→ Work to be completed: Below, copy the lines of the entries word for word, from the line containing "left hip: (258, 431, 1)" through the line containing "left hip: (928, 557, -2)", inclusive. Reproduce only those lines.

· · · · · · ·

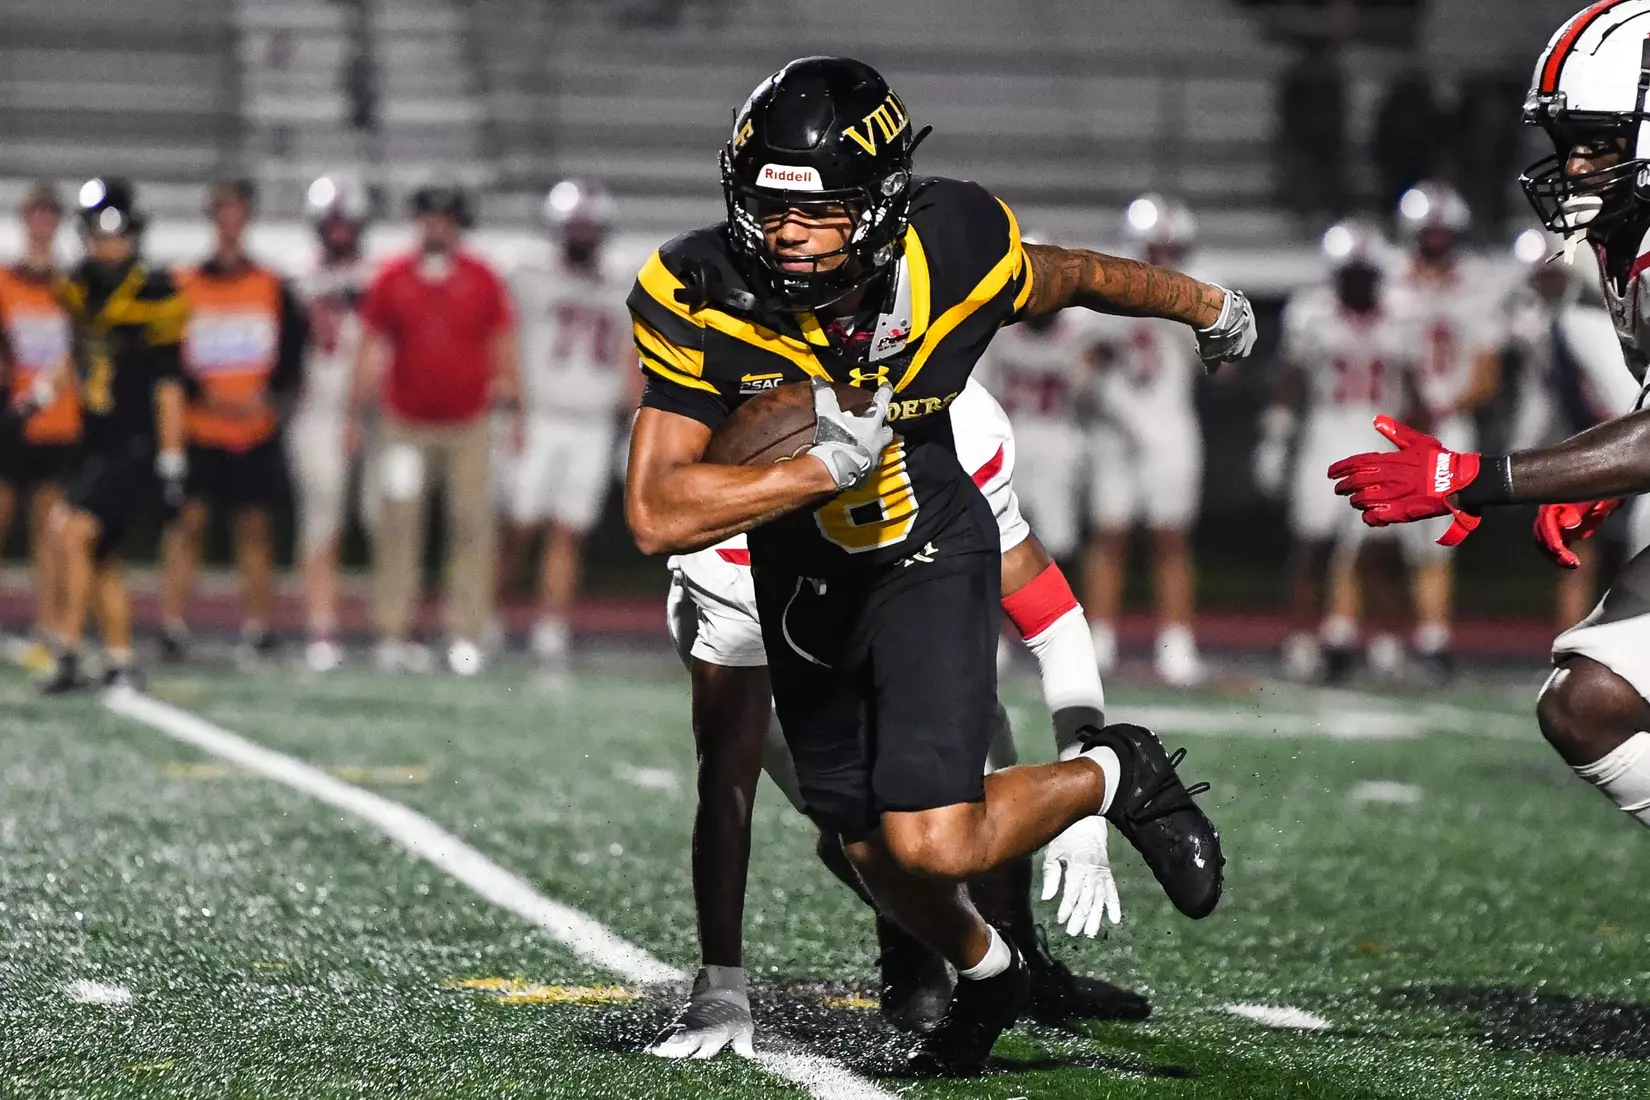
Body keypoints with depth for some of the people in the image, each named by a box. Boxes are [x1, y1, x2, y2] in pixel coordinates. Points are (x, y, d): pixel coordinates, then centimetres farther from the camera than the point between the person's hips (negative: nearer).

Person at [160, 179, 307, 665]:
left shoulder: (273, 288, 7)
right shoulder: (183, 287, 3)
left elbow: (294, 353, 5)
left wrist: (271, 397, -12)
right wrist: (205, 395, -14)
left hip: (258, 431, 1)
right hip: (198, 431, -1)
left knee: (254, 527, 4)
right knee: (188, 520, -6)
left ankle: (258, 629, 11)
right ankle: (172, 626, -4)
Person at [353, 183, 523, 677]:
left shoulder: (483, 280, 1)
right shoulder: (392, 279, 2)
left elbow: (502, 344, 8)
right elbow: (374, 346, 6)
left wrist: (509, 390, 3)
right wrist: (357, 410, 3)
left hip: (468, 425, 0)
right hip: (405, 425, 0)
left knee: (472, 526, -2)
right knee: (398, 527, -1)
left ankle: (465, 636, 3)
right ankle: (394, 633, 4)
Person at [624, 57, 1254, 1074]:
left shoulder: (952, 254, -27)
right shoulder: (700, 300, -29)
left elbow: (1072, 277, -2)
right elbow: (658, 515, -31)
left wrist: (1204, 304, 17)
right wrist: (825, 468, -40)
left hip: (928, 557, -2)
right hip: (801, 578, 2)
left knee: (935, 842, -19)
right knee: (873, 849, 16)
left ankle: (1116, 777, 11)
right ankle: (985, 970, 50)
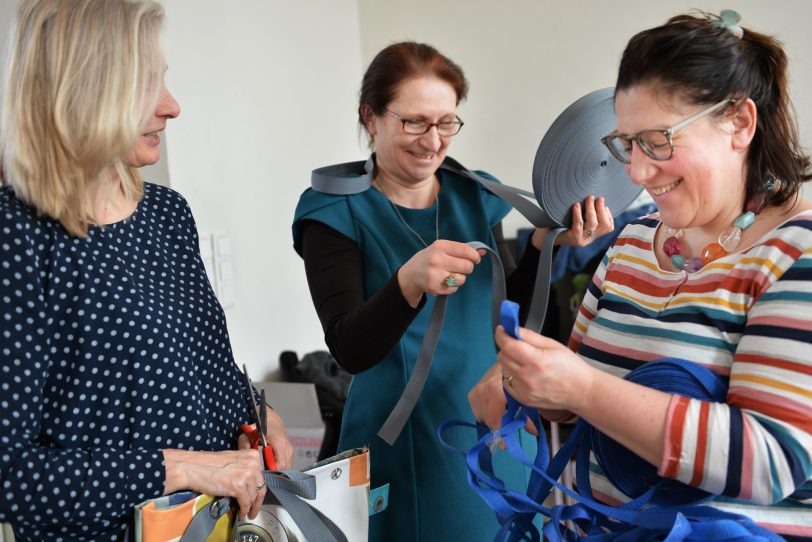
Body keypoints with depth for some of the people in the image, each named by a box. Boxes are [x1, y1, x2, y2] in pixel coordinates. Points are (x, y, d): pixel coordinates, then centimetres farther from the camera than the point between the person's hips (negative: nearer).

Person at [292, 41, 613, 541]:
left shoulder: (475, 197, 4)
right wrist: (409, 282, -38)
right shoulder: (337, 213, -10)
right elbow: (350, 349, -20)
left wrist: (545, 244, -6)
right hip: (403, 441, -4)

· · · · · · ·

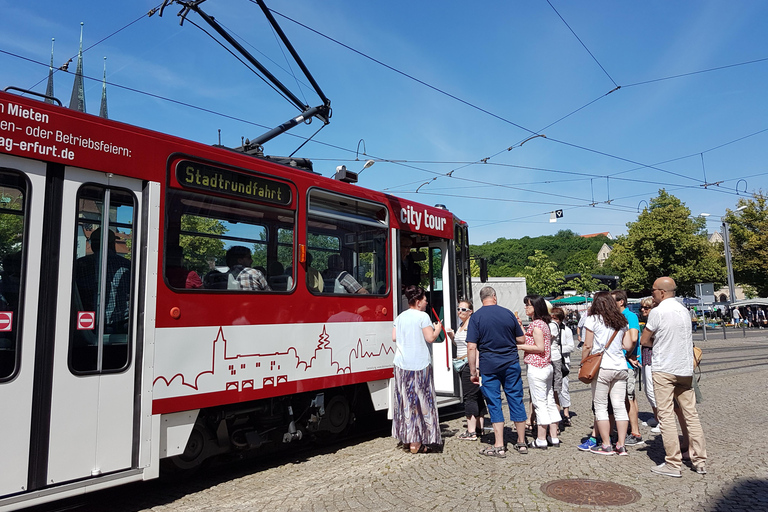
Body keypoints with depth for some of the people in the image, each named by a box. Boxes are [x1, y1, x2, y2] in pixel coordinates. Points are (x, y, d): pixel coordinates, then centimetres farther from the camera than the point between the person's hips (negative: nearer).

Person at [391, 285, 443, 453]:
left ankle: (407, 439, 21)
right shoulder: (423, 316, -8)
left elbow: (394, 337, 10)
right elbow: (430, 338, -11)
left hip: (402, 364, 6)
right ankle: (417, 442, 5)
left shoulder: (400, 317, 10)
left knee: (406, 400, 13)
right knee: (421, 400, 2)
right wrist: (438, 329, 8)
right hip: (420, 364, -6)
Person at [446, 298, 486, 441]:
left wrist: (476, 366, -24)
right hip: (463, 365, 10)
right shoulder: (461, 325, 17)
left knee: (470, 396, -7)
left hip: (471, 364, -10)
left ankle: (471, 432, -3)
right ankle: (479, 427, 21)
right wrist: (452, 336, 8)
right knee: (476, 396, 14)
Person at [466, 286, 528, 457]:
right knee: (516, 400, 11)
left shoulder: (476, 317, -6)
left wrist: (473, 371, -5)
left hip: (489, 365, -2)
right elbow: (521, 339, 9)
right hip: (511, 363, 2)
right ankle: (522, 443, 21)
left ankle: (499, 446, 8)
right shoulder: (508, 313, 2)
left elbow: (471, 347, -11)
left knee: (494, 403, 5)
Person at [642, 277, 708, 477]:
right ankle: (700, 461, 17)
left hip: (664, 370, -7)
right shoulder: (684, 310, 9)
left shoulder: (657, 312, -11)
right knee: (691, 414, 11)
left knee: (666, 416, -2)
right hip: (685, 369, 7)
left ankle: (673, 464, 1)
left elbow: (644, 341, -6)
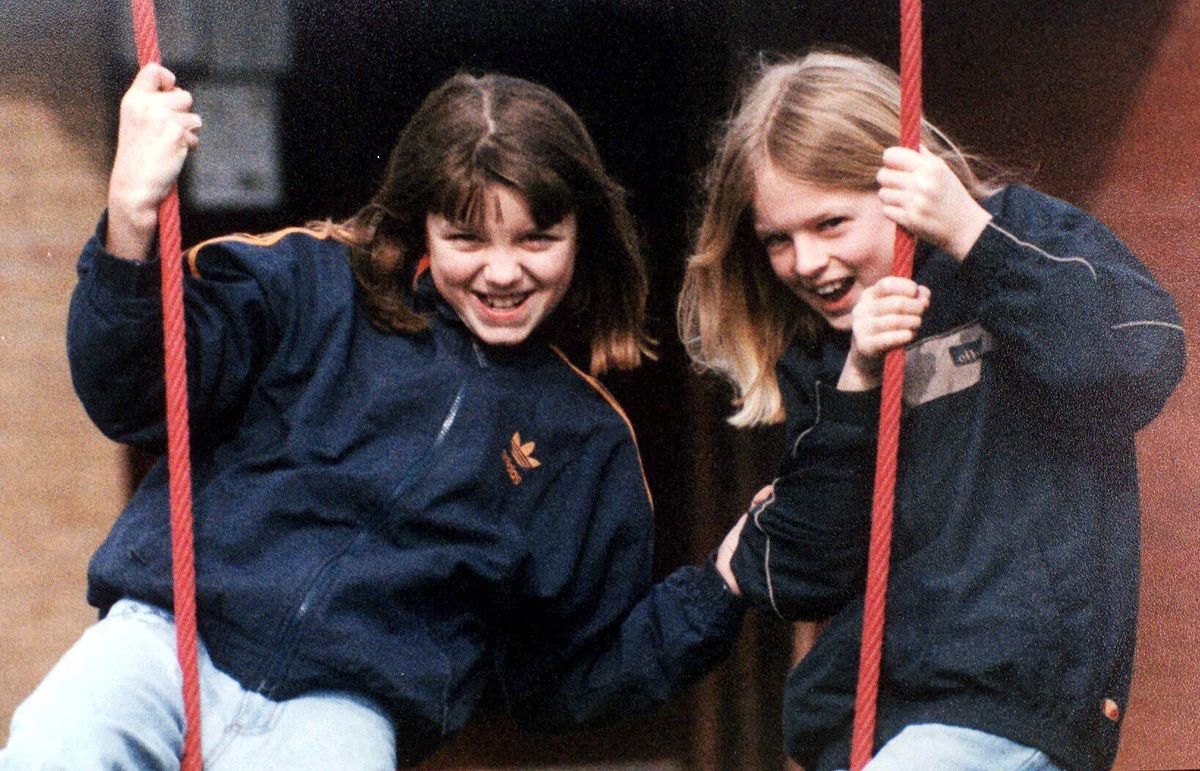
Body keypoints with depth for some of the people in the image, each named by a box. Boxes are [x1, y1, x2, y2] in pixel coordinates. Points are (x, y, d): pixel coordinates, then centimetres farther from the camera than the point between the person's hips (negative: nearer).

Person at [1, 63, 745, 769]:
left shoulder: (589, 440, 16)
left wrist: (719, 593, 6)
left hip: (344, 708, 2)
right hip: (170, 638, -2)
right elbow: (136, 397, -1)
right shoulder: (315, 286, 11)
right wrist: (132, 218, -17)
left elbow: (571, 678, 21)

· · · · · · ·

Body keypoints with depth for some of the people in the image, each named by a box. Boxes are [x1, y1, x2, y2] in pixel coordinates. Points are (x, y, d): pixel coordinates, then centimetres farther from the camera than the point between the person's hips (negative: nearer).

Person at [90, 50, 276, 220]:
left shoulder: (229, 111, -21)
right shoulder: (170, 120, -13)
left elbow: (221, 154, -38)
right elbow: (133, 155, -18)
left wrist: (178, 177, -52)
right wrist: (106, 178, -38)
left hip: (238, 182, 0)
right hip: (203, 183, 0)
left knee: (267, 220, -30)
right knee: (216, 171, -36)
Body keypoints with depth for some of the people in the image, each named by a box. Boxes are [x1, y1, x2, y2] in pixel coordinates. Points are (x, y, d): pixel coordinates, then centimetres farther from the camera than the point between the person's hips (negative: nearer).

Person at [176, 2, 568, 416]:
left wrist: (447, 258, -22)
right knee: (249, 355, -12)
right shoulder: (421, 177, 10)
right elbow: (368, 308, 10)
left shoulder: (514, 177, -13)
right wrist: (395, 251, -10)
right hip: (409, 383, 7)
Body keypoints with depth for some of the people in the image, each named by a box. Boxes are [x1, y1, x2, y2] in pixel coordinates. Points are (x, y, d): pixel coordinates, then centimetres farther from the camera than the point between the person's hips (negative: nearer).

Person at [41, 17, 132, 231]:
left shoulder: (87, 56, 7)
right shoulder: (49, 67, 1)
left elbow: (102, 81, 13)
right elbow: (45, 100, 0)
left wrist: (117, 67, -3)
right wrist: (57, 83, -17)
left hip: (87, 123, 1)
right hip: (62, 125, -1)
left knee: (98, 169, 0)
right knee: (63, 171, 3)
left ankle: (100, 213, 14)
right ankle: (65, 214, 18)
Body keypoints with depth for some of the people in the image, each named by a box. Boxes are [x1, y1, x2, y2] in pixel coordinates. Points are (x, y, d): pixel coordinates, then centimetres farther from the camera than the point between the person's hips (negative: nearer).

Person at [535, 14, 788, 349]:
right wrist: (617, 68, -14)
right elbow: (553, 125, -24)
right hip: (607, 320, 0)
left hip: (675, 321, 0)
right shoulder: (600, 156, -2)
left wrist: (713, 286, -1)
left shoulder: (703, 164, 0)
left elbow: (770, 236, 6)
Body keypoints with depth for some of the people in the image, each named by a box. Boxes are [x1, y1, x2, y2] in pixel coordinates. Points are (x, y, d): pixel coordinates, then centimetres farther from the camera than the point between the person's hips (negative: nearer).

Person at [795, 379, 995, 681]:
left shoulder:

· · · · · · ·

→ Response:
left hip: (258, 431, 1)
right hip: (198, 431, -1)
left knee: (254, 527, 4)
right knee: (188, 520, -6)
left ankle: (258, 629, 11)
right ankle: (172, 626, -4)
Person at [353, 183, 523, 677]:
left shoulder: (483, 280, 1)
right shoulder: (392, 279, 2)
left elbow: (502, 344, 8)
right elbow: (374, 346, 6)
left wrist: (509, 390, 3)
right wrist: (357, 410, 3)
left hip: (468, 425, 0)
right hip: (405, 425, 0)
left knee: (472, 526, -2)
right knee: (398, 527, -1)
left ankle: (465, 636, 3)
right ankle: (394, 633, 4)
Person at [624, 57, 1254, 1074]:
left shoulder: (952, 254, -27)
right shoulder: (700, 300, -29)
left elbow: (1072, 277, -2)
right elbow: (658, 515, -31)
left wrist: (1204, 304, 17)
right wrist: (825, 468, -40)
left hip: (928, 557, -2)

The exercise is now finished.